Citizens of the U.K. and 35 other nations who meet certain conditions can travel to the United States under the U.S. Visa Waiver Program, allowing them to skip the expensive and time-consuming process of applying for a visa at a U.S. embassy or consulate. The Visa Waiver Program enables eligible persons to go to the United States for up to 90 days for the purpose of tourism or business, and only requires the individual to register ahead of time online through the U.S. Electronic System for Travel Authorization (which involves a $14 fee, as compared to the $140 it costs to apply for an actual visa). The Visa Waiver Program undoubtedly makes travel to the U.S. easier, but entails potential pitfalls of which travelers should be aware. This article sheds light on four things that commonly derail attempted trips to the U.S. under the Visa Waiver Program.
Four Common Visa Waiver Program Trip-Killers
- Prior visa denials. Persons who have applied for a U.S. visa and been denied should not attempt to travel under the Visa Waiver Program. Instead, they should apply for a tourist/business visa (a B-1/B-2 visa) at a U.S. embassy or consulate near them, a process that entails filling out an online application, paying a fee and traveling to the embassy or consulate for a short interview. Persons who have been denied a U.S. visa and who attempt to travel to the U.S. anyway, without an actual visa, may be denied boarding at the airport, or may even be denied entry to the United States once they arrive – this means being put on a plane back to the country from which they came, at the individual’s own expense.
- Inadmissibilities. Individuals who have at any time been deemed inadmissible under U.S. immigration law, or who have committed any act that could conceivably make them inadmissible, should not attempt to travel under the Visa Waive Program – they should apply for a visa. U.S. immigration law sets forth categories of persons who cannot enter the country without an immigration waiver (often referred to as an I-601 waiver), where available; a U.S. immigration lawyer can give specifics regarding who might fall within the ambit of the various inadmissibility categories. Suffice it to say that anyone with a criminal record or previous U.S. immigration law violations should apply for a visa.
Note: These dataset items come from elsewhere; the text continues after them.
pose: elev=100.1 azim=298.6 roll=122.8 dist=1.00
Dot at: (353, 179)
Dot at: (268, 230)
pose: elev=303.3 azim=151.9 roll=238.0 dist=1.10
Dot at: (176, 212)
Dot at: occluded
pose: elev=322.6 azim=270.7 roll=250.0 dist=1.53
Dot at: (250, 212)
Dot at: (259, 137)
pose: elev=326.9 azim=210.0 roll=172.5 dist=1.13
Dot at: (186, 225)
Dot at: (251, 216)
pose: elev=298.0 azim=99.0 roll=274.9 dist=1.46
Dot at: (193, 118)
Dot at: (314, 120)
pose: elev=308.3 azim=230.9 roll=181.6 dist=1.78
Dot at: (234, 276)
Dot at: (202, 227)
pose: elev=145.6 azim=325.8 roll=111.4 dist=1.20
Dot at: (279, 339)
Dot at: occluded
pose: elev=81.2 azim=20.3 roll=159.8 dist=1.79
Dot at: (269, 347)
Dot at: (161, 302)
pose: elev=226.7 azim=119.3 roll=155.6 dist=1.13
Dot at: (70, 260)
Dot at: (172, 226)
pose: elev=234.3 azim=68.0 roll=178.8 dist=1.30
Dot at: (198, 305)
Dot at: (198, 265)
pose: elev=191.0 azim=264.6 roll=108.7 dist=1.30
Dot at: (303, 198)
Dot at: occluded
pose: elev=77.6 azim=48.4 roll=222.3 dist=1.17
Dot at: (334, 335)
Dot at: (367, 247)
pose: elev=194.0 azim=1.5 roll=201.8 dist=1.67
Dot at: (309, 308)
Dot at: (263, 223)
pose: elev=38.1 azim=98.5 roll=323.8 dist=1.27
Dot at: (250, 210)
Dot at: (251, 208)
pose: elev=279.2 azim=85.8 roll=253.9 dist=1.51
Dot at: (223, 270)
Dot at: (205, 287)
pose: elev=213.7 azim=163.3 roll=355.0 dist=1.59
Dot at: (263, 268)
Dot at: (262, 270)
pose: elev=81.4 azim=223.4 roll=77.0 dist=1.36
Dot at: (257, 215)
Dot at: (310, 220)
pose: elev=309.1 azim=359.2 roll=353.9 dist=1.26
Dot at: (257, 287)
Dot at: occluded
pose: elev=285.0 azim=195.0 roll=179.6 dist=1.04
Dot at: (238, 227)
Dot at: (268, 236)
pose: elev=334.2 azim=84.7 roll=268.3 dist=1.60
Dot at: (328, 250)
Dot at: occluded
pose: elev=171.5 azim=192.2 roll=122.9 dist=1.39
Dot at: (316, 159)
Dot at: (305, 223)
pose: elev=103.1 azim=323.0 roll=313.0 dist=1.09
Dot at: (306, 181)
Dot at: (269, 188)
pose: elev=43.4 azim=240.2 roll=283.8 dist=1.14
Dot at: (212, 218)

- No onward travel planned. The Visa Waiver Program guidelines require that persons entering under the program have concrete onward travel plans, including an actual plane, train or ship ticket to another country to which the person will travel after their time in the United States. This often trips up persons who intend to travel to the U.S. on the Visa Waiver Program and then on to either Mexico or Canada, but who have not arranged all the travel plans in advance. This approach risks subjecting the traveler to denial of entry at the U.S. border.
- Working in the U.S. Persons who show up at the U.S. border, attempting to enter under the Visa Waiver Program, will be denied entry if the immigration authorities believe the individual intends to work while in the United States. It is permissible to carry out business activities under the Visa Waiver Program, such as negotiating deals and the like, but actually being gainfully employed and having a job while in the U.S. requires a work visa. It is worth noting that journalists and media representatives cannot perform these duties in the U.S. under the Visa Waiver Program – they must obtain an “I” visa for media and journalists.